The analysis above is based on a calibrated relation between current estimated SICP investments and associated economic damages from COVID-19. It is generally common knowledge that capital stocks were used inefficiently, reducing the effectiveness of both self-prevention and self-insurance activities, likely due to inefficient Federal and State oversight. We now perform an additional sensitivity analysis to examine the effects of using SICP more effectively in each of these areas. In each case, we assume the baseline results based on historical trends reflect the current, less-effective management reflected in the calibrated model.

First, suppose that, under the optimal strategy, SICP is utilized in such a fashion to be twice as effective in reducing the variable component of economic damages to provide self-insurance. We find the optimal steady-state SICP stock in this case is $744 billion, which is a 10.3% decline: less capital is required if it is used more effectively, although the reduction is comparatively small relative to the effects on damages.
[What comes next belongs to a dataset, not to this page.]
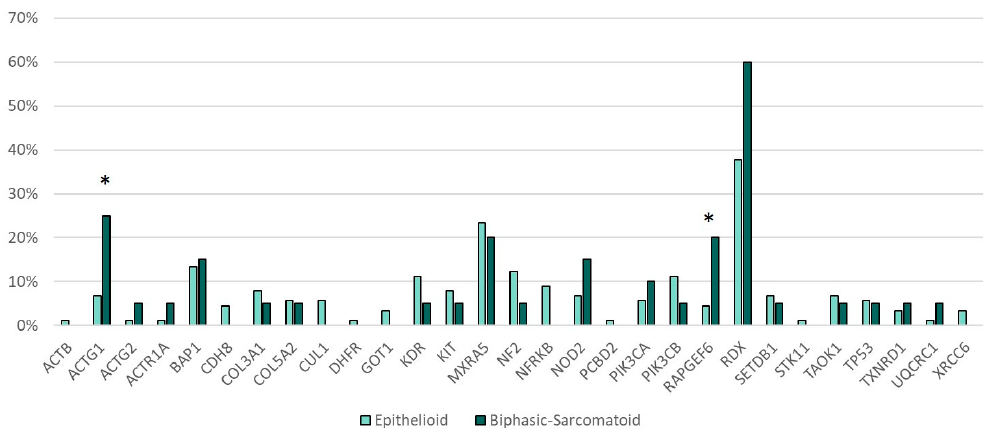
Figure 3. Gene mutations and histotype. * Statistically significant ( ACTG1 p = 0.027, RAPGEF6 p =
The expected economic gains in this case are $10.58 trillion, which is a 2 percent gain relative to the optimum when capital is used less effectively.
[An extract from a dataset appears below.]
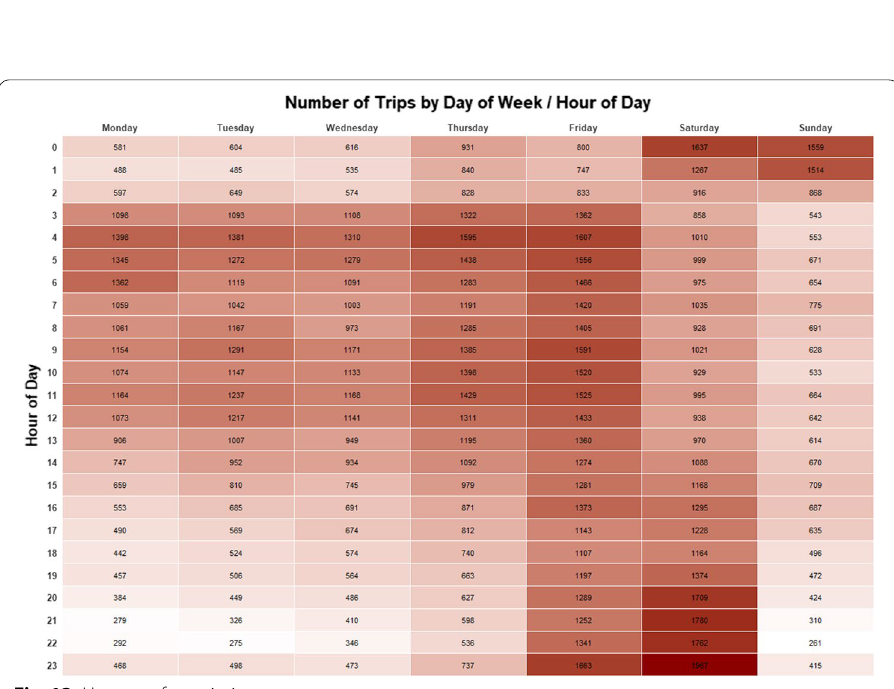
Fig. 13 Heatmap for taxi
Now suppose that, under the optimal strategy, SICP is utilized to be twice as effective in reducing the hazard rate to provide self-protection. We find the optimal steady-state SICP stock in this case is $530.9 billion, which is a 35.9% decline: significantly less capital is required if it is used more effectively. The expected economic gains in this case are $11.2 trillion, which is a 7.7% gain relative to the optimum when capital is used less effectively. These results are consistent with our prior rate of return results: larger gains come from improving the effectiveness of self-protection.

Discussion

Current SICP stocks are unable to capture the potential gains achievable from optimal investments to manage the threats of problems like COVID-19. Not only does the current stock need to be expanded, but by an even greater extent than in recent proposed legislation (The American Jobs Plan) and maintained over time. Our sensitivity analyses here involving lower damages or hazard rates, as well as our prior work on less costly diseases for the USA (Berry et al. 2018), indicate this conclusion is robust.

To adequately face the problems of threats like COVID-19, it is important to embrace broader concepts of investment such as SICP in comparison with focusing only on investments in prevention or adaptation. SICP works not only on managing the probability of an outbreak becoming pandemic, but also on alleviating the consequences if worst-case scenario(s) occur. It is important to note that our analysis aggregates capital in a manner that effectively maintains a constant proportion of self-protection and self-insurance with each dollar invested, whereas a disaggregated (and significantly more data-intensive) model would allow us to also examine the portfolio of investments. Our rate of return results suggests the return to self-protection (prevention) outweighs that of self-insurance, and so shifting the portfolio toward self-protection might be beneficial at the margin. Some additional sensitivity analysis (not reported) suggests this result is enhanced by increases in both the opportunity cost of capital (the discount rate) and, especially, the capital depreciation rate.

Finally, it is key to manage the stock to be as effective as possible. The more effective the stock, the lower the investment needed, and the greater the gains achievable. Indeed, programs like the American Jobs Plan might be adequate if their planned investments do all contribute to SICP and if this capital stock is managed effectively in the future. As improving efficacy is also costly, our results indicate the biggest bang for the buck comes from working to improve the efficacy of self-protection, further supporting our results about the portfolio of investments.